Appointment of Director

Legal doc

A company is an artificial judicial person that is run by natural persons known as directors. The board of directors is a collective body of individual directors, time-to-time companies hire directors based on the requirements.


Legally, the appointment of directors must be as per the Companies Act, 2013. Here you will know who can be a director and how to appoint them.

Eligibility Criteria to Become a Director

The director must be above 21 years of age, and have a Digital Signature Certificate (DSC) and Director Identification Number (DIN).

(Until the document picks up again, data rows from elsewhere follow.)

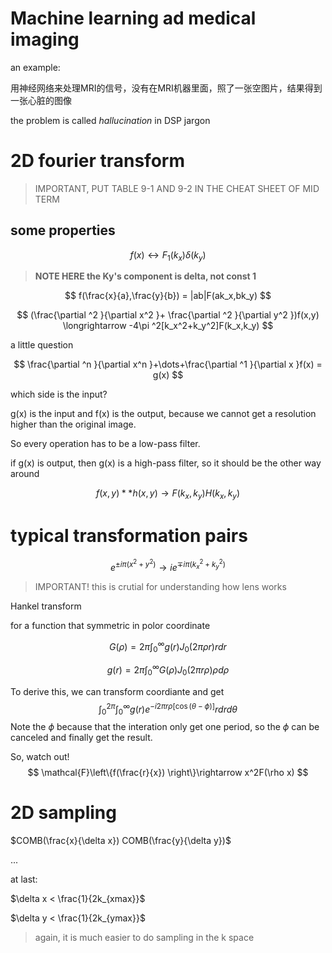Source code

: # Machine learning ad medical imaging
an example:

用神经网络来处理MRI的信号，没有在MRI机器里面，照了一张空图片，结果得到一张心脏的图像

the problem is called *hallucination* in DSP jargon

# 2D fourier transform
> IMPORTANT, PUT TABLE 9-1 AND 9-2 IN THE CHEAT SHEET OF MID TERM

## some properties
$$
f(x) \leftrightarrow F_1(k_x)\delta(k_y)
$$
> **NOTE HERE the Ky's component is delta, not const 1**

$$
f(\frac{x}{a},\frac{y}{b}) = |ab|F(ak_x,bk_y)
$$

$$
(\frac{\partial ^2 }{\partial x^2 }+
\frac{\partial ^2 }{\partial y^2 })f(x,y) \longrightarrow
-4\pi ^2[k_x^2+k_y^2]F(k_x,k_y)
$$

a little question


$$
\frac{\partial ^n }{\partial x^n }+\dots+\frac{\partial ^1 }{\partial x }f(x) = g(x)
$$

which side is the input?

g(x) is the input and f(x) is the output, because we cannot get a resolution higher than the original image.

So every operation has to be a low-pass filter.

if g(x) is output, then g(x) is a high-pass filter, so it should be the other way around

$$
f(x,y)**h(x,y) \rightarrow F(k_x,k_y)H(k_x,k_y)
$$

# typical transformation pairs

$$
e^{\pm i\pi (x^2+y^2)} \rightarrow ie^{\mp i \pi (k_x^2+k_y^2)}
$$

> IMPORTANT! this is crutial for understanding how lens works

Hankel transform

for a function that symmetric in polor coordinate

$$
G(\rho) = 2\pi \int_{0}^{\infty} g(r)J_0(2\pi \rho r) r dr
$$

$$
g(r) = 2\pi \int_{0}^{\infty} G(\rho)J_0(2\pi r\rho)\rho d\rho
$$

To derive this, we can transform coordiante and get 
$$
\int_{0}^{2\pi}\int_{0}^{\infty}g(r)e^{-i2\pi r\rho[\cos (\theta - \phi)]} r dr d\theta
$$
Note the $\phi$ because that the interation only get one period, so the $\phi$ can be canceled and finally get the result.

So, watch out!
$$
\mathcal{F}\left\{f(\frac{r}{x}) \right\}\rightarrow x^2F(\rho x)
$$

# 2D sampling

$COMB(\frac{x}{\delta x}) COMB(\frac{y}{\delta y})$

...

at last:

$\delta x < \frac{1}{2k_{xmax}}$

$\delta y < \frac{1}{2k_{ymax}}$

> again, it is much easier to do sampling in the k space
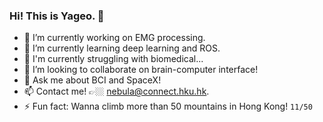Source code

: ### Hi! This is Yageo. 👋

<!--
**Yazhou-Z/Yazhou-Z** is a ✨ _special_ ✨ repository because its `README.md` (this file) appears on your GitHub profile.
-->

- 🦾 I’m currently working on EMG processing.
- 🌱 I’m currently learning deep learning and ROS.
- 🍂 I'm currently struggling with biomedical...
- 👯 I’m looking to collaborate on brain-computer interface!
- 💬 Ask me about BCI and SpaceX!
- 📫 Contact me! 👉🏼 nebula@connect.hku.hk.
- ⚡ Fun fact: Wanna climb more than 50 mountains in Hong Kong!  `11/50`
  <!--
- 😄 Pronouns: ...
- 🤔 I’m looking for help with ...>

The shareholders of a company elected directors to manage the company affairs according to the Memorandum of Association (MoA) and Article of Association (AoA). A private company should have a minimum of two directors and a maximum of fifteen directors.

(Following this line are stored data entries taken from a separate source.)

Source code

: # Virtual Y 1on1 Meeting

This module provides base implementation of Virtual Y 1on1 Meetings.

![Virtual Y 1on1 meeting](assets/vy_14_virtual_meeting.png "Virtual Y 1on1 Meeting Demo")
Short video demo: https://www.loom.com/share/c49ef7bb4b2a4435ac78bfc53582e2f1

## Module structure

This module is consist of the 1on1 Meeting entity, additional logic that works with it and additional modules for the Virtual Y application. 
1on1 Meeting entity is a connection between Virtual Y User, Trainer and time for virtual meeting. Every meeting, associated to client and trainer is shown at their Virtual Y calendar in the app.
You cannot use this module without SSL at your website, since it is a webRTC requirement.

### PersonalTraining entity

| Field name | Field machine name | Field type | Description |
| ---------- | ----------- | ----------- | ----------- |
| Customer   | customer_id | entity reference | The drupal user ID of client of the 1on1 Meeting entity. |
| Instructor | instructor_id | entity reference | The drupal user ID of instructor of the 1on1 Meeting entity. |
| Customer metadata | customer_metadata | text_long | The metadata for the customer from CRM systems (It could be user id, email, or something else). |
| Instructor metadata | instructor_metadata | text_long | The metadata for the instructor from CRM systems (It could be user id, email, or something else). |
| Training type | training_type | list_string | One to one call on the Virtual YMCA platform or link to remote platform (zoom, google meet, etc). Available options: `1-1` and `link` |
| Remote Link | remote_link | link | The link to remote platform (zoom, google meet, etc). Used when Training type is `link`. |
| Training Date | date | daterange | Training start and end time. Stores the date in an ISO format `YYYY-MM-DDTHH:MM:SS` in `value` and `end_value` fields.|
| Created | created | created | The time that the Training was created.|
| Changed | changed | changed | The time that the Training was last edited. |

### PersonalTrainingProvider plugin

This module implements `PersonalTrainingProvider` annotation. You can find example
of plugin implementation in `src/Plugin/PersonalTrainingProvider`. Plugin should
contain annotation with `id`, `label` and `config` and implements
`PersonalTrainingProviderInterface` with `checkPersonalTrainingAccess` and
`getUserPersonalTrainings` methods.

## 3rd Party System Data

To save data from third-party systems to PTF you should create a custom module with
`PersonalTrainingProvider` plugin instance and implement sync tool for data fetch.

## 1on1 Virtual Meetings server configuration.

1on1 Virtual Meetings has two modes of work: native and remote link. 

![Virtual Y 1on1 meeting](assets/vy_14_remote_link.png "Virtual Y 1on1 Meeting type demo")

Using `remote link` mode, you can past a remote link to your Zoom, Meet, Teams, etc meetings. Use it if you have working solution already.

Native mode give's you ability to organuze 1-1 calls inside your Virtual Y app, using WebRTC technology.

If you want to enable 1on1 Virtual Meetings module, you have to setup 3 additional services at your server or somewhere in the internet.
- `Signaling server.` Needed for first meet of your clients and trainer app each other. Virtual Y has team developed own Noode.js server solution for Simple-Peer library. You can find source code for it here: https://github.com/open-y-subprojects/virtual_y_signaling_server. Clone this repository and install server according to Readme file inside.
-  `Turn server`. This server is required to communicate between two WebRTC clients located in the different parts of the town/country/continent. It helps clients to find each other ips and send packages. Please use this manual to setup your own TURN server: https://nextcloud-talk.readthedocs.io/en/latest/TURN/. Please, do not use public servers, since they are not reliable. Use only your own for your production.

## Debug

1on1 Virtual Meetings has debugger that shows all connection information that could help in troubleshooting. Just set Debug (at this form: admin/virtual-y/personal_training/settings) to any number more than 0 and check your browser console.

Process of Adding a Director

The following is the process of adding a director to a company:


  1. Check AoA before appointing a director. If there is no clause for adding a director, then modify the provisions.
  2. Pass a resolution in an Annual General Meeting or if a company wants to appoint a director in the middle of the year then pass an Extraordinary General Meeting.
  3. The proposed director must apply for the DIN and DSC number (if the individual does not have it already).
  4. After getting the DIN number, the proposed individual must fill a Form DIR-2 to give consent to work as a director.
  5. File Form DIR-2 and DIR-12 after appointing the director. The form must be submitted to the Registrar of Companies within 30 days.